● **The data**
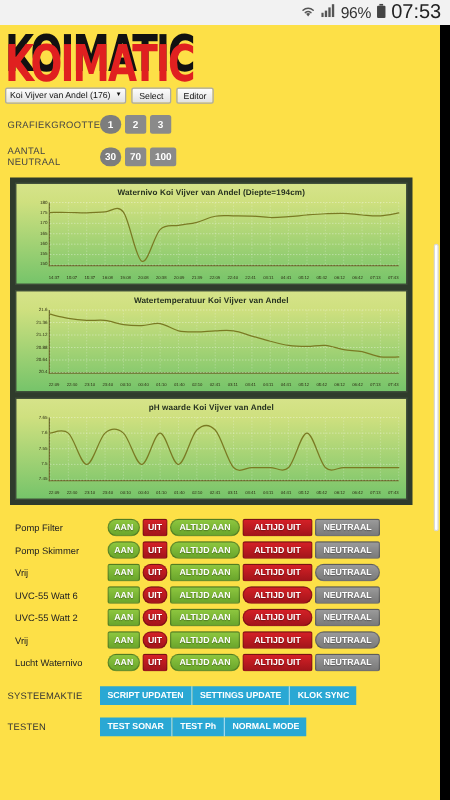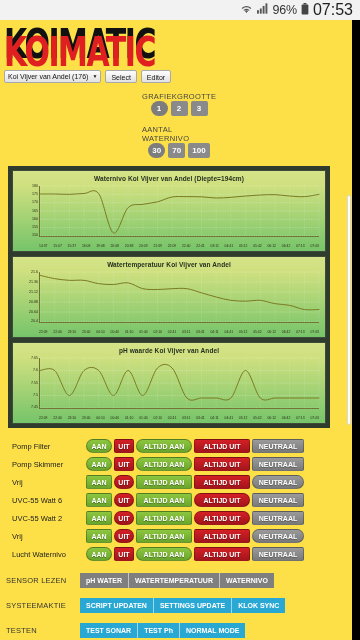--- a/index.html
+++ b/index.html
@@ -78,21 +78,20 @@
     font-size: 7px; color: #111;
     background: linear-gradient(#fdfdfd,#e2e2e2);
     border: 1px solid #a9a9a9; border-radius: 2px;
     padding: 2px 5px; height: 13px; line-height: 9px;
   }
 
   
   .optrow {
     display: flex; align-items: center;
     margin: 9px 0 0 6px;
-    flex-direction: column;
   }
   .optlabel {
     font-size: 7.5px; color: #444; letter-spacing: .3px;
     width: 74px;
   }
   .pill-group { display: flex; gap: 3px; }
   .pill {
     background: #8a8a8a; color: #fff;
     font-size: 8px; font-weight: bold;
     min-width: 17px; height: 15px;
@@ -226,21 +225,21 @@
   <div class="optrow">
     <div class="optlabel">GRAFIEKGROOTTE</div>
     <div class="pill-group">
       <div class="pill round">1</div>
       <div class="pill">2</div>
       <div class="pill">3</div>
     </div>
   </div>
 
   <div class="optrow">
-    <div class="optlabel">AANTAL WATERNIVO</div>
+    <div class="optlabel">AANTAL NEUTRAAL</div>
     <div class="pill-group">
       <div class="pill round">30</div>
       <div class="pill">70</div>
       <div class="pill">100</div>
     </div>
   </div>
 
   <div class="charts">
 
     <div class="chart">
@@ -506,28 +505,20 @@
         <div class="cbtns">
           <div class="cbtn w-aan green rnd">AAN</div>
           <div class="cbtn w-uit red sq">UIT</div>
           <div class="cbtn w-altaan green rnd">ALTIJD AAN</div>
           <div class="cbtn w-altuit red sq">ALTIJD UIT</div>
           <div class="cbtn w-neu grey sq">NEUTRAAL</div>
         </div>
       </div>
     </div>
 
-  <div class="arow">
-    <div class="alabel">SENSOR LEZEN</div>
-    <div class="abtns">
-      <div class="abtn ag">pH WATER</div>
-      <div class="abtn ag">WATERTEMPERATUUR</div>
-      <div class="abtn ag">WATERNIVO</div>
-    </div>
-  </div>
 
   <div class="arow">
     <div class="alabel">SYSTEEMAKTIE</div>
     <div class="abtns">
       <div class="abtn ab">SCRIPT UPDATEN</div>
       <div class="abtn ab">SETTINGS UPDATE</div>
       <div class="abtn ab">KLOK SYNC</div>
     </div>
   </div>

* * *

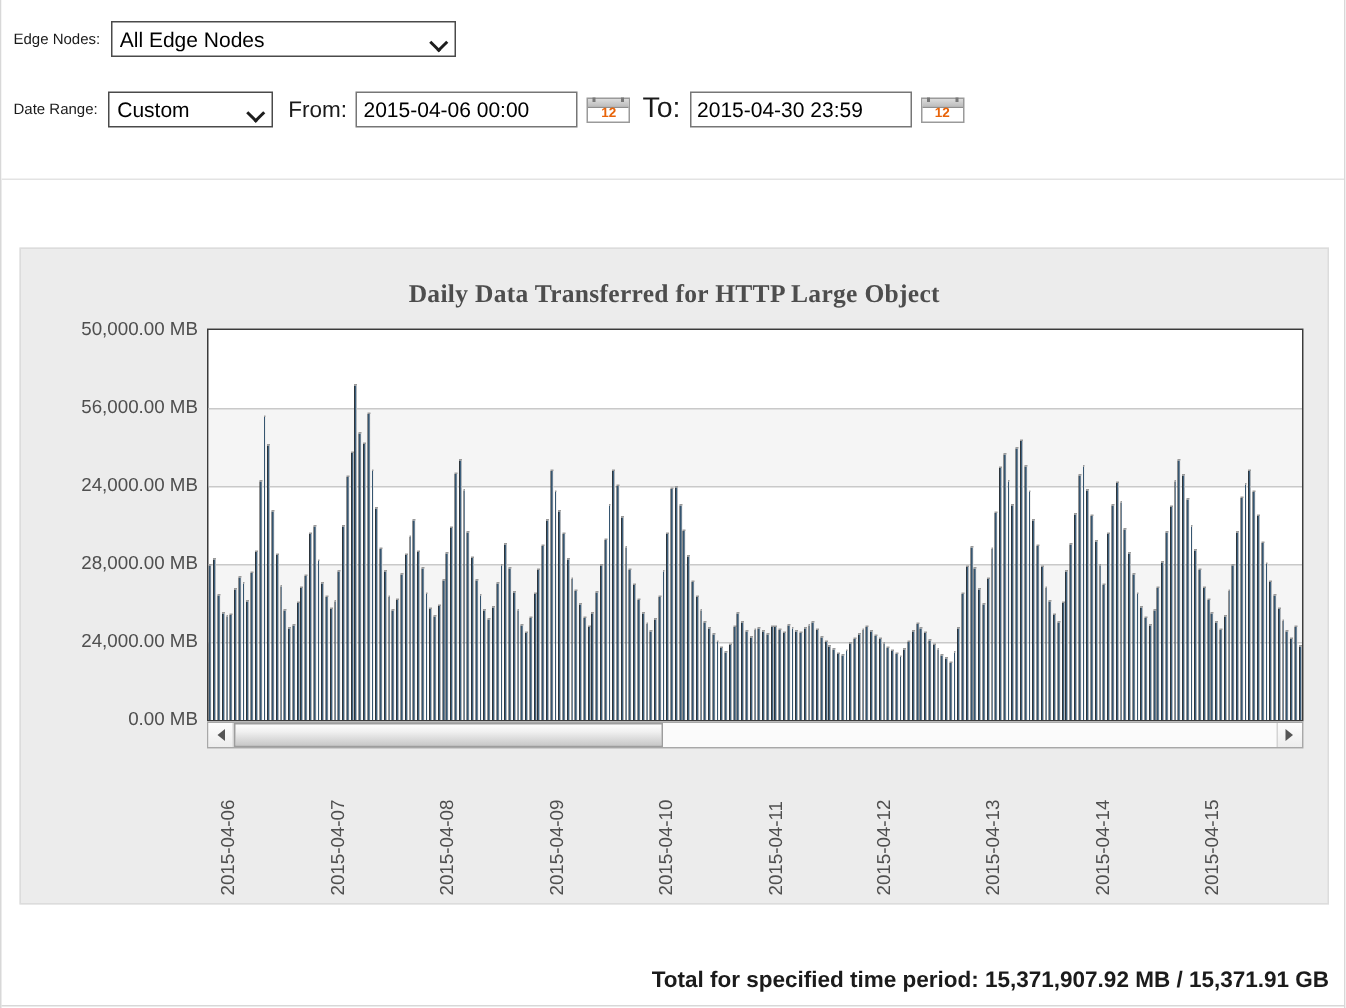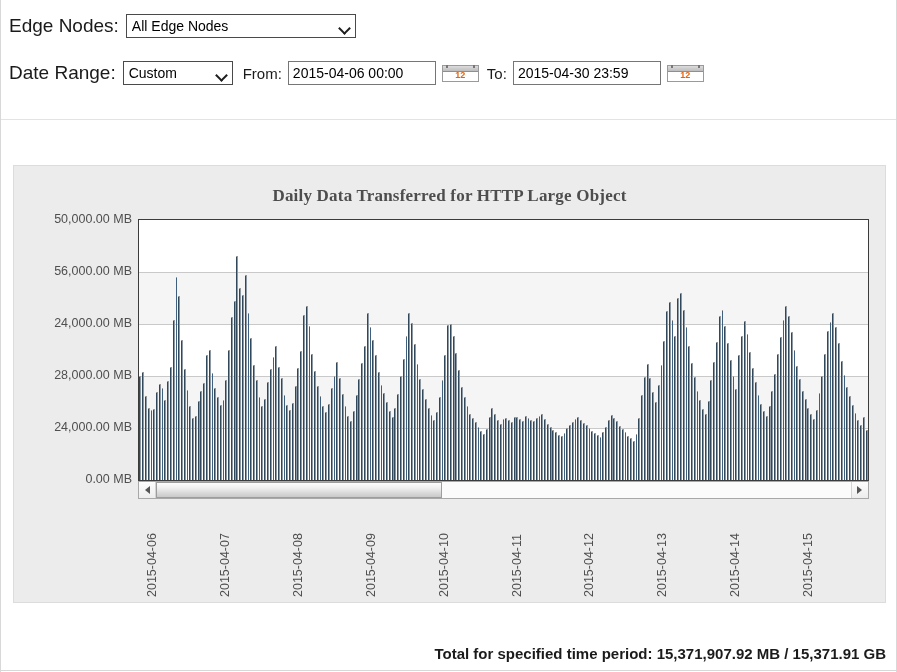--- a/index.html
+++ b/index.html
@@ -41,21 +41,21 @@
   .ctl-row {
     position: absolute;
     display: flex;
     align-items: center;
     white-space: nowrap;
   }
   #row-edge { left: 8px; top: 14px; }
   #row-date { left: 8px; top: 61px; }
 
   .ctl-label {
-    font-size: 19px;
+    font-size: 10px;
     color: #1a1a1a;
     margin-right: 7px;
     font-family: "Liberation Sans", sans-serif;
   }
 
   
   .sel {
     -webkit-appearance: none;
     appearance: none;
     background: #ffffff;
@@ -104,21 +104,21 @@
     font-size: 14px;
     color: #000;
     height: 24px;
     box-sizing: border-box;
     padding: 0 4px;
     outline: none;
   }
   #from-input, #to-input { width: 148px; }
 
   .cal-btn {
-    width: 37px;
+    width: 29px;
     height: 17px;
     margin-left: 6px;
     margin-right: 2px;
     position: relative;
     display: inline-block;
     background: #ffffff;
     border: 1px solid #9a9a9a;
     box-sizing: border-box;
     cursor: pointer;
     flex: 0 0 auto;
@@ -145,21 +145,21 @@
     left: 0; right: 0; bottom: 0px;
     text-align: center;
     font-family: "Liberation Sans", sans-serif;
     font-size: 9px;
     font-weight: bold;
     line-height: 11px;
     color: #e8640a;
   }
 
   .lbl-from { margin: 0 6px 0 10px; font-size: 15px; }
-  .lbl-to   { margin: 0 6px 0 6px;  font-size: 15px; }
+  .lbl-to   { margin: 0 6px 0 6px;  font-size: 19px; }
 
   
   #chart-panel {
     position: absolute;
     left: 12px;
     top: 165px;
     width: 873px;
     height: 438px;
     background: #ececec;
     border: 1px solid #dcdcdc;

● **Action item**
Each line that includes the string "green" should be copied from the data.

● **Answer**
           <div class="cbtn w-aan green rnd">AAN</div>
           <div class="cbtn w-altaan green rnd">ALTIJD AAN</div>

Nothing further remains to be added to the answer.